Funds dump oil as Tehran deal threatens glut

Speculators cut bullish bets on oil to the lowest level since March because an agreement over Iran’s nuclear programme threatens to prolong a global supply glut.

Funds dump oil as Tehran deal threatens glut

Iran, holder of the fourth-biggest crude reserves, may be able to increase exports as soon as December if it complies with the terms of its nuclear accord with world powers. That would add to record output from Saudi Arabia and Iraq and come at a time when the Opec countries is pumping the most in almost three years.

“Iraqi production’s rising, Saudi Arabia increased production, total Opec production is trending higher,” said Tim Evans, an energy analyst at Citi Futures Perspective in New York. The US benchmark grade slipped to $50.89 on July 17, the lowest closing price since April 9. The US, China, Russia, the UK, France, and Germany reached the deal with Iran in Vienna on July 14. Full implementation depends on Iran meeting obligations to curb its nuclear program. Iran has until December 15 to answer 12-year-old questions about its weapons capabilities.

Once inspectors verify compliance, the nation will be allowed to ramp up energy exports, re-enter the global financial system and gain access to as much as $150bn in frozen assets.

The country has urged fellow Opec members to make way for it to pump 4m barrels a day when sanctions are lifted, up from 2.85m in June, according to data compiled by Bloomberg. Iran could boost daily exports by 500,000 barrels within a year of full implementation, Clearview Energy Partners said in a research note.

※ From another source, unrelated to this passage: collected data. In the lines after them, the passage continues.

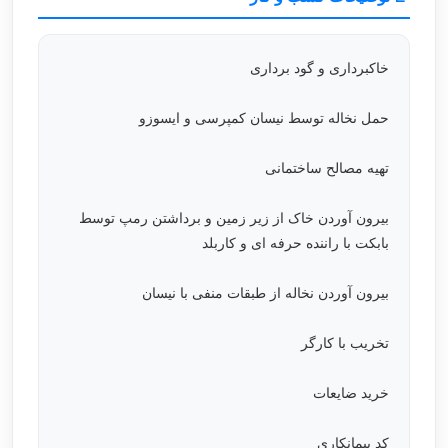
خاکبرداری و گود برداری
حمل نخاله توسط نیسان کمپرسی و ایسوزو
تهیه مصالح ساختمانی
بیرون آوردن خاک از زیر زمین و برداشتن رمپ توسط
بابکت با راننده حرفه ای و کاربلد
بیرون آوردن نخاله از طبقات منفی با نیسان
تخریب با کارگر
خرید ضایعات
کد پیمانکاری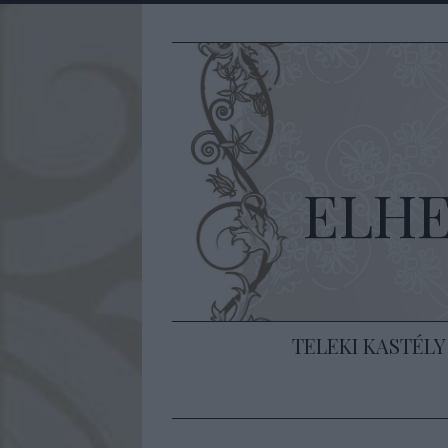
ELH
TELEKI KASTÉLY 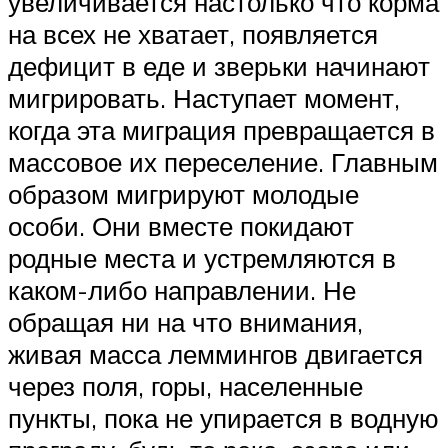
увеличивается настолько что корма
на всех не хватает, появляется
дефицит в еде и зверьки начинают
мигрировать. Наступает момент,
когда эта миграция превращается в
массовое их переселение. Главным
образом мигрируют молодые
особи. Они вместе покидают
родные места и устремляются в
каком-либо направлении. Не
обращая ни на что внимания,
живая масса леммингов двигается
через поля, горы, населенные
пункты, пока не упирается в водную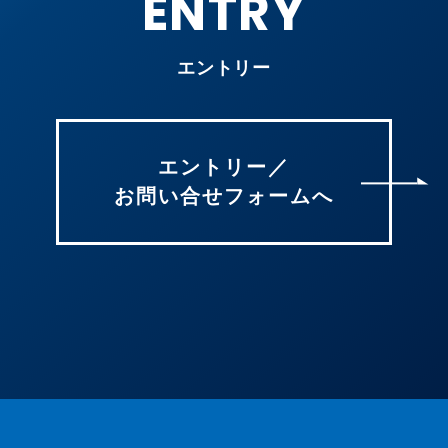
ENTRY
エントリー
エントリー／
お問い合せフォームへ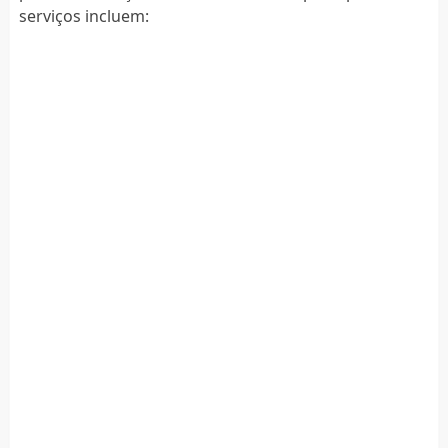
serviços incluem: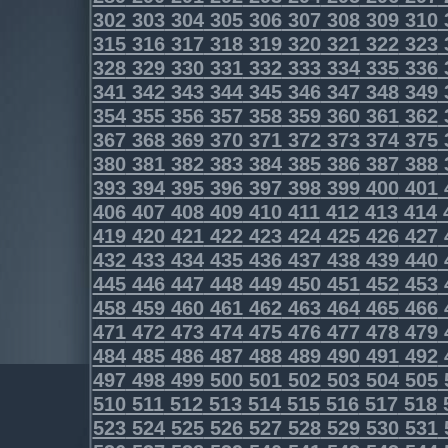
302
303
304
305
306
307
308
309
310
315
316
317
318
319
320
321
322
323
328
329
330
331
332
333
334
335
336
341
342
343
344
345
346
347
348
349
354
355
356
357
358
359
360
361
362
367
368
369
370
371
372
373
374
375
380
381
382
383
384
385
386
387
388
393
394
395
396
397
398
399
400
401
406
407
408
409
410
411
412
413
414
419
420
421
422
423
424
425
426
427
432
433
434
435
436
437
438
439
440
445
446
447
448
449
450
451
452
453
458
459
460
461
462
463
464
465
466
471
472
473
474
475
476
477
478
479
484
485
486
487
488
489
490
491
492
497
498
499
500
501
502
503
504
505
510
511
512
513
514
515
516
517
518
523
524
525
526
527
528
529
530
531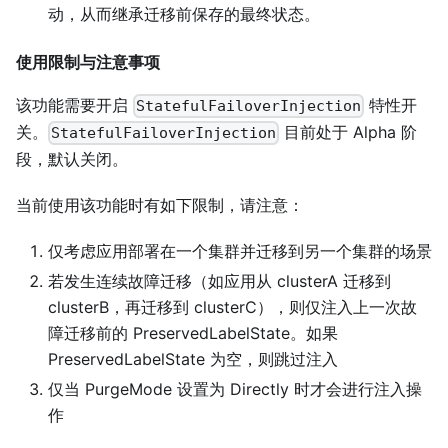
动，从而继承迁移前保存的最终状态。
使用限制与注意事项
该功能需要开启
特性开
StatefulFailoverInjection
关。
目前处于 Alpha 阶
StatefulFailoverInjection
段，默认关闭。
当前使用该功能时有如下限制，请注意：
仅考虑应用部署在一个集群并迁移到另一个集群的场景
若发生连续故障迁移（如应用从 clusterA 迁移到
clusterB，再迁移到 clusterC），则仅注入上一次故
障迁移前的 PreservedLabelState。如果
PreservedLabelState 为空，则跳过注入
仅当 PurgeMode 设置为 Directly 时才会进行注入操
作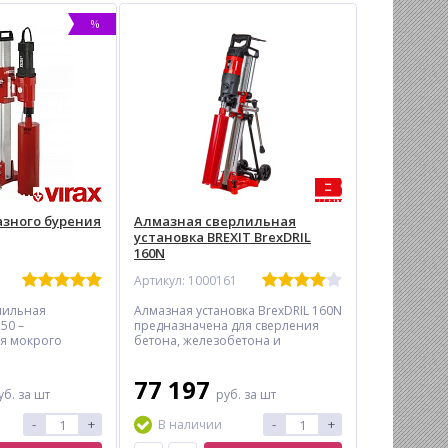
%
азного бурения
Алмазная сверлильная
установка BREXIT BrexDRIL
160N
Артикул: 1000161
лильная
Алмазная установка BrexDRIL 160N
250 –
предназначена для сверления
я мокрого
бетона, железобетона и
, камня и
каменных материалов диаметром
ель мощностью
до 165 мм. Оснащена стальной
77 197
скоростями
стойкой с зубчатой штангой для
уб.
за шт
руб.
за шт
 и тройной
высокой устойчивости,
ивает надежную
механизмом предотвращения
-
+
-
+
В наличии
вая стойка с
вибрации и двумя скоростями
брации и
вращения. Идеально подходит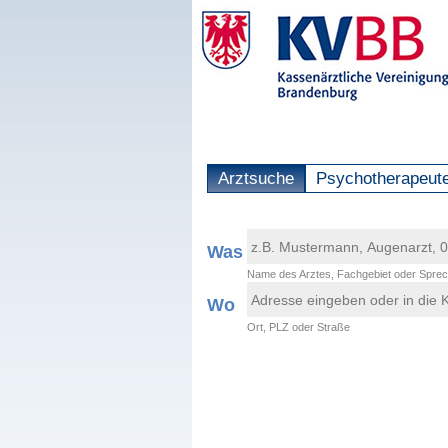
Arztsuche
Psychotherapeut
Was
Name des Arztes, Fachgebiet oder Sprec
Wo
Ort, PLZ oder Straße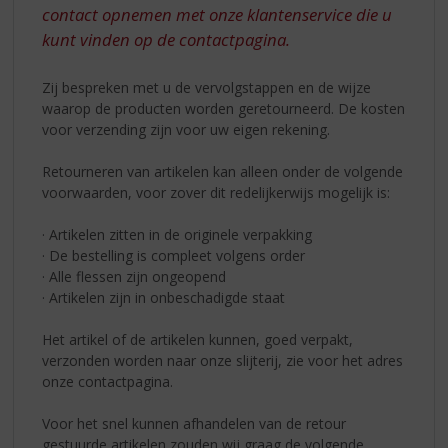
S
contact opnemen met onze klantenservice die u
p
kunt vinden op de contactpagina.
r
i
n
Zij bespreken met u de vervolgstappen en de wijze
g
waarop de producten worden geretourneerd. De kosten
n
voor verzending zijn voor uw eigen rekening.
a
a
Retourneren van artikelen kan alleen onder de volgende
r
voorwaarden, voor zover dit redelijkerwijs mogelijk is:
d
e
· Artikelen zitten in de originele verpakking
n
· De bestelling is compleet volgens order
a
· Alle flessen zijn ongeopend
v
· Artikelen zijn in onbeschadigde staat
i
g
Het artikel of de artikelen kunnen, goed verpakt,
a
verzonden worden naar onze slijterij, zie voor het adres
t
onze contactpagina.
i
e
Voor het snel kunnen afhandelen van de retour
gestuurde artikelen zouden wij graag de volgende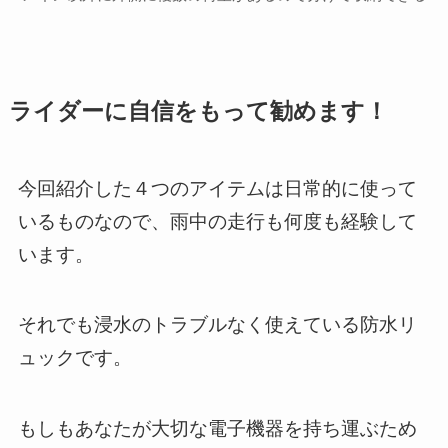
ライダーに自信をもって勧めます！
今回紹介した４つのアイテムは日常的に使って
いるものなので、雨中の走行も何度も経験して
います。
それでも浸水のトラブルなく使えている防水リ
ュックです。
もしもあなたが大切な電子機器を持ち運ぶため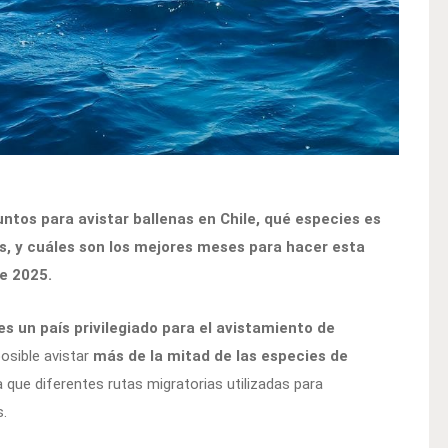
tos para avistar ballenas en Chile, qué especies es
s, y cuáles son los mejores meses para hacer esta
e 2025.
es un país privilegiado para el avistamiento de
posible avistar
más de la mitad de las especies de
a que diferentes rutas migratorias utilizadas para
s.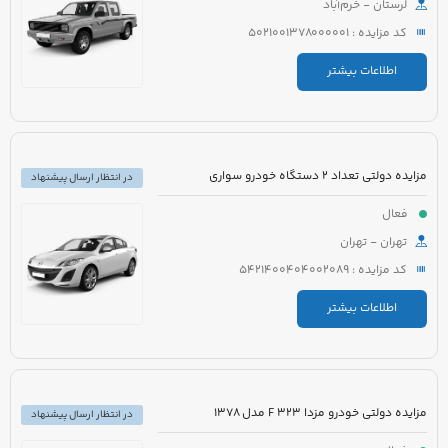
لرستان - خرم‌آباد
کد مزایده : 5021001378000001
اطلاعات بیشتر
مزایده دولتی تعداد 2 دستگاه خودرو سواری
در انتظار ارسال پیشنهاد
فعال
تهران - تهران
کد مزایده : 5421400404002089
اطلاعات بیشتر
مزایده دولتی خودرو مزدا 323 F مدل 1378
در انتظار ارسال پیشنهاد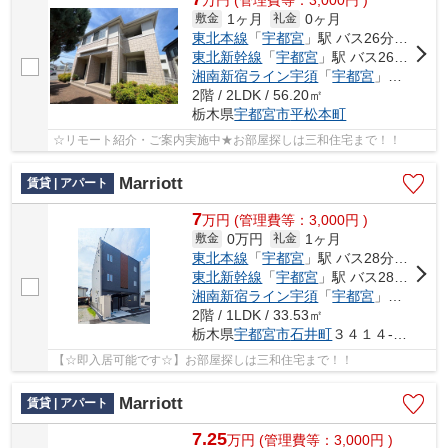
1ヶ月
0ヶ月
敷金
礼金
東北本線
「
宇都宮
」駅 バス26分 「平松神社前」 停歩14分
東北新幹線
「
宇都宮
」駅 バス26分 「平松神社前」 停歩14分
湘南新宿ライン宇須
「
宇都宮
」駅 バス26分 「平松神社前」 停歩14分
2階 / 2LDK / 56.20㎡
栃木県
宇都宮市
平松本町
☆リモート紹介・ご案内実施中★お部屋探しは三和住宅まで！！
Marriott
賃貸 | アパート
7
万
円
(管理費等：3,000円 )
0万円
1ヶ月
敷金
礼金
東北本線
「
宇都宮
」駅 バス28分 「ミツトヨ前」 停歩8分
東北新幹線
「
宇都宮
」駅 バス28分 「ミツトヨ前」 停歩8分
湘南新宿ライン宇須
「
宇都宮
」駅 バス28分 「ミツトヨ前」 停歩8分
2階 / 1LDK / 33.53㎡
栃木県
宇都宮市
石井町
３４１４-２６２
【☆即入居可能です☆】お部屋探しは三和住宅まで！！
Marriott
賃貸 | アパート
7.25
万
円
(管理費等：3,000円 )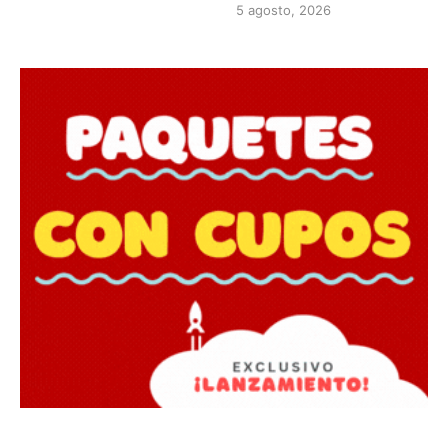
5 agosto, 2026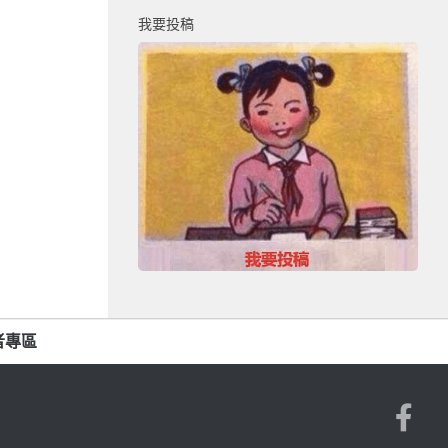
我要投稿
者專區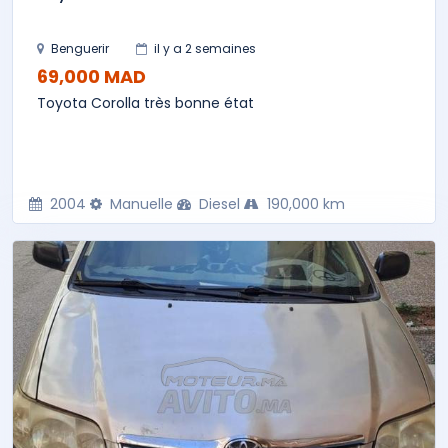
Benguerir
il y a 2 semaines
69,000 MAD
Toyota Corolla très bonne état
2004
Manuelle
Diesel
190,000 km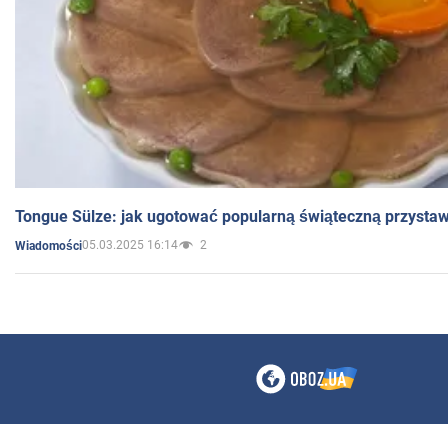
Tongue Sülze: jak ugotować popularną świąteczną przysta
05.03.2025 16:14
2
Wiadomości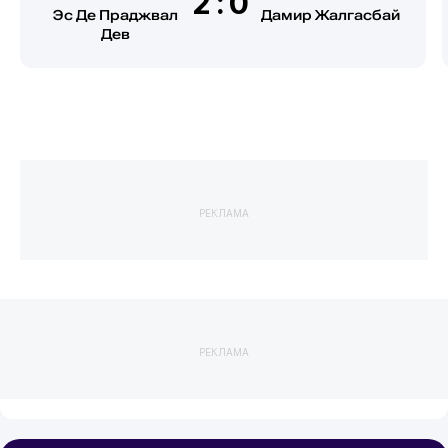
2:0
Эс Де Праджвал
Дамир Жалгасбай
Дев
РЕКЛАМА
РЕКЛАМА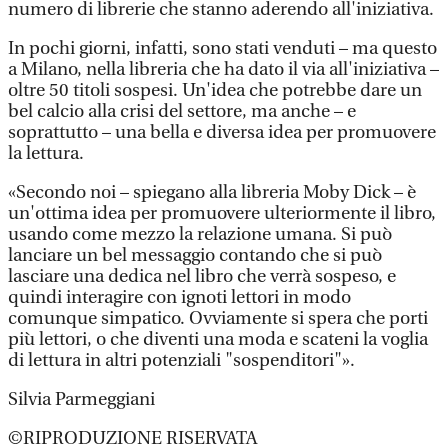
numero di librerie che stanno aderendo all'iniziativa.
In pochi giorni, infatti, sono stati venduti – ma questo
a Milano, nella libreria che ha dato il via all'iniziativa –
oltre 50 titoli sospesi. Un'idea che potrebbe dare un
bel calcio alla crisi del settore, ma anche – e
soprattutto – una bella e diversa idea per promuovere
la lettura.
«Secondo noi – spiegano alla libreria Moby Dick – è
un'ottima idea per promuovere ulteriormente il libro,
usando come mezzo la relazione umana. Si può
lanciare un bel messaggio contando che si può
lasciare una dedica nel libro che verrà sospeso, e
quindi interagire con ignoti lettori in modo
comunque simpatico. Ovviamente si spera che porti
più lettori, o che diventi una moda e scateni la voglia
di lettura in altri potenziali "sospenditori"».
Silvia Parmeggiani
©RIPRODUZIONE RISERVATA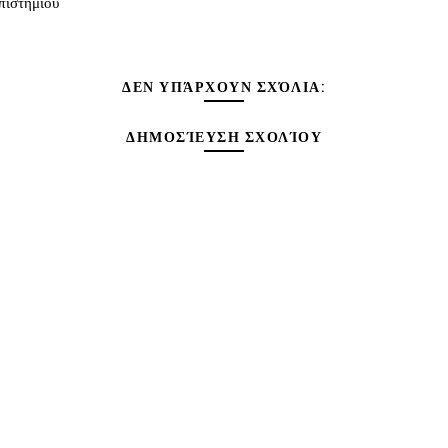
ιστημίου
ΔΕΝ ΥΠΆΡΧΟΥΝ ΣΧΌΛΙΑ:
ΔΗΜΟΣΊΕΥΣΗ ΣΧΟΛΊΟΥ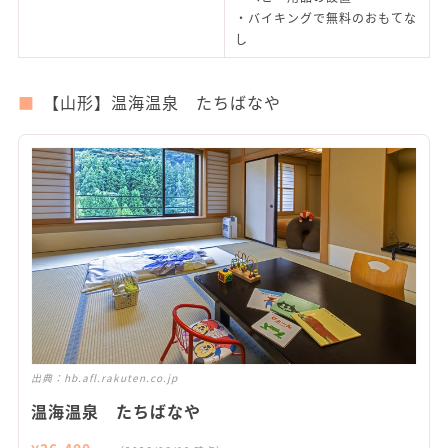
・バイキングで無料のおもてな
し
【山形】温海温泉 たちばなや
出典：
hb.afl.rakuten.co.jp
温海温泉 たちばなや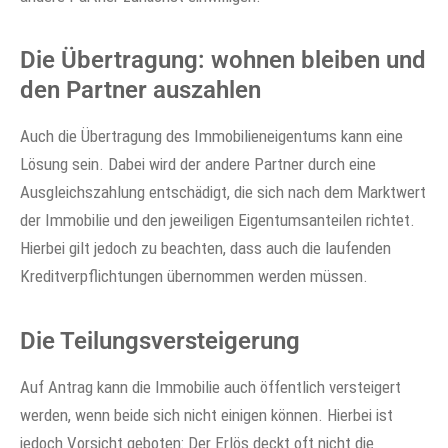
Die Übertragung: wohnen bleiben und
den Partner auszahlen
Auch die Übertragung des Immobilieneigentums kann eine
Lösung sein. Dabei wird der andere Partner durch eine
Ausgleichszahlung entschädigt, die sich nach dem Marktwert
der Immobilie und den jeweiligen Eigentumsanteilen richtet.
Hierbei gilt jedoch zu beachten, dass auch die laufenden
Kreditverpflichtungen übernommen werden müssen.
Die Teilungsversteigerung
Auf Antrag kann die Immobilie auch öffentlich versteigert
werden, wenn beide sich nicht einigen können. Hierbei ist
jedoch Vorsicht geboten: Der Erlös deckt oft nicht die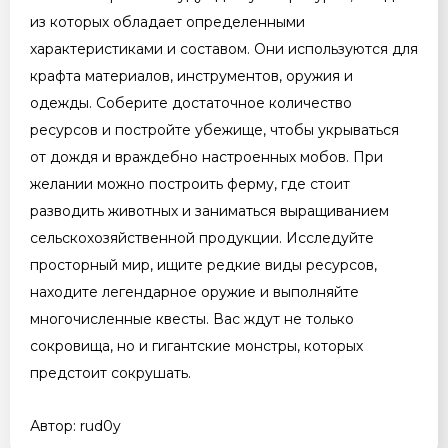
из которых обладает определенными
характеристиками и составом. Они используются для
крафта материалов, инструментов, оружия и
одежды. Соберите достаточное количество
ресурсов и постройте убежище, чтобы укрываться
от дождя и враждебно настроенных мобов. При
желании можно построить ферму, где стоит
разводить животных и заниматься выращиванием
сельскохозяйственной продукции. Исследуйте
просторный мир, ищите редкие виды ресурсов,
находите легендарное оружие и выполняйте
многочисленные квесты. Вас ждут не только
сокровища, но и гигантские монстры, которых
предстоит сокрушать.
Автор: rud0y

Saudi Arabia, the world’s biggest oil exporter, pumped 10.564m barrels a day in June, exceeding a previous record set in 1980, according to data the kingdom submitted to Opec. Iraq boosted production to 4.388m in June, the highest level in records dating back to 1985, according to Bloomberg data.

Global markets remain “massively oversupplied”, the International Energy Agency (IEA) said on July 10. Demand for Opec’s crude will climb next year by 900,000 barrels a day to average 30.1m, according to the IEA, about 1.2m less than the group estimated it pumped in June.

Futures also declined on concern that unsettled markets in China and Europe may hurt demand. “Anybody who bought oil this week is under water,” said Michael Hiley, head of over-the-counter energy trading at New York-based LPS Partners, a futures brokerage. “If there is speculative length out there, they are trying to get out now. The market is still over-supplied even without the Iranian deal.”